We acknowledge the contribution of EMIS practices who contribute to the QResearch, the University of Nottingham and EMIS for establishing, developing and supporting the database and supplying the data for this research project. We specifically thank Professor Julia Hippisley-Cox for her advice and support in conducting this study.
Contributors DK had the original idea for this study, drafted its funding application and this article. He had full access to all the data in the study and takes responsibility for the integrity of the data and the accuracy of the data analysis. WV and DK wrote the statistical script and analysed the data. All authors contributed to the conception and design of the study, revised the article and gave final approval of the version to be published.

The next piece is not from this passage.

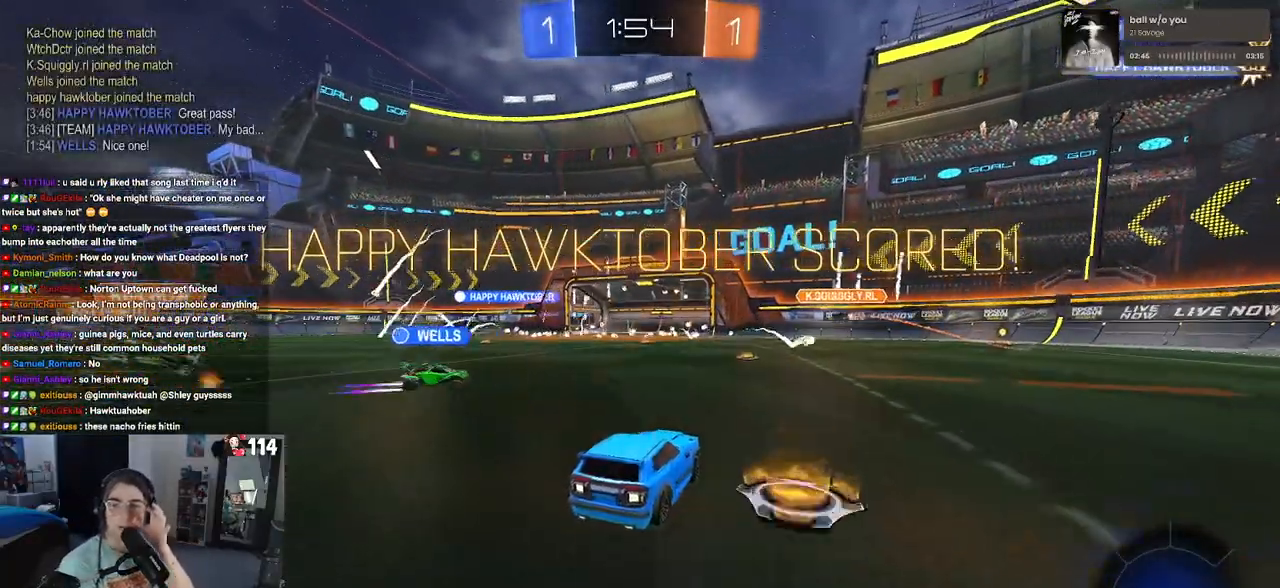
{"buttons": [], "left_stick": "center", "right_stick": "center", "events": []}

Funding QInnovation Award (provided by the software provider EMIS and the University of Nottingham) with additional support from the Ministry for Innovation, Science and Research of the German Federal State of North Rhine-Westphalia (“NRW-Rückkehrprogramm)”, Cancer Research UK, the Medical Research Council and The Commonwealth Fund. The funder provided access to the QResearch database, which included collection and management of data. The funder was not involved with the design and conduct of the study; analysis and interpretation of the data; preparation, review or approval of the manuscript; and decision to submit the manuscript for publication.

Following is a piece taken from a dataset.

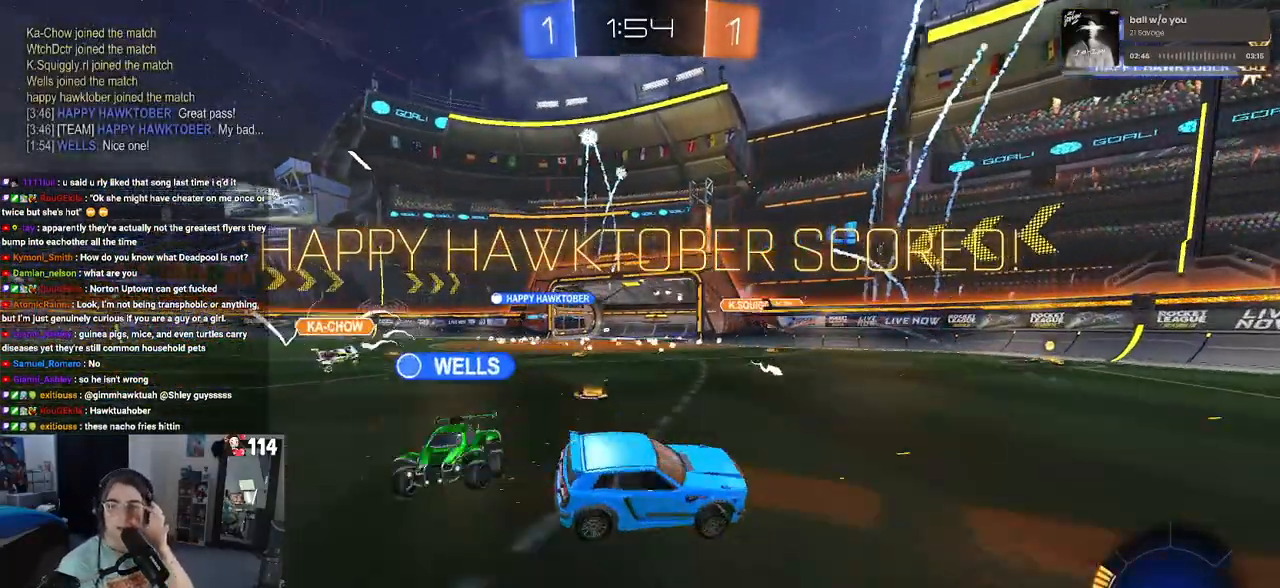
{"buttons": [], "left_stick": "center", "right_stick": "center", "events": []}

Competing interests DK received an unrestricted grant from Pfizer for an investigator-initiated trial on the effectiveness of practice nurse counselling and varenicline for smoking cessation in primary care (Dutch Trial Register NTR3067). RW received grants, personal fees and non-financial support from Pfizer, GSK and J&J and personal fees from Novartis. OCPvS received an unrestricted research grant from Pfizer. None of this funding was directly related to this study. Furthermore, the manufacturers of varenicline and bupropion were not involved during any stage of this project. DK was supported by a research grant (“NRW-Rückkehrprogramm)” from the Ministry for Innovation, Science and Research of the German Federal State of North Rhine-Westphalia. AS was supported by the Farr Institute, which is supported by a consortia of funders led by the Medical Research Council and The Commonwealth Fund, a private independent foundation based in New York City; the views presented here are those of the author and not necessarily those of The Commonwealth Fund, its directors, officers or staff.
Ethics approval Our protocol was independently peer reviewed by the QResearch Scientific Board and satisfied the requirements of the Trent research ethics committee.
Provenance and peer review Not commissioned; externally peer reviewed.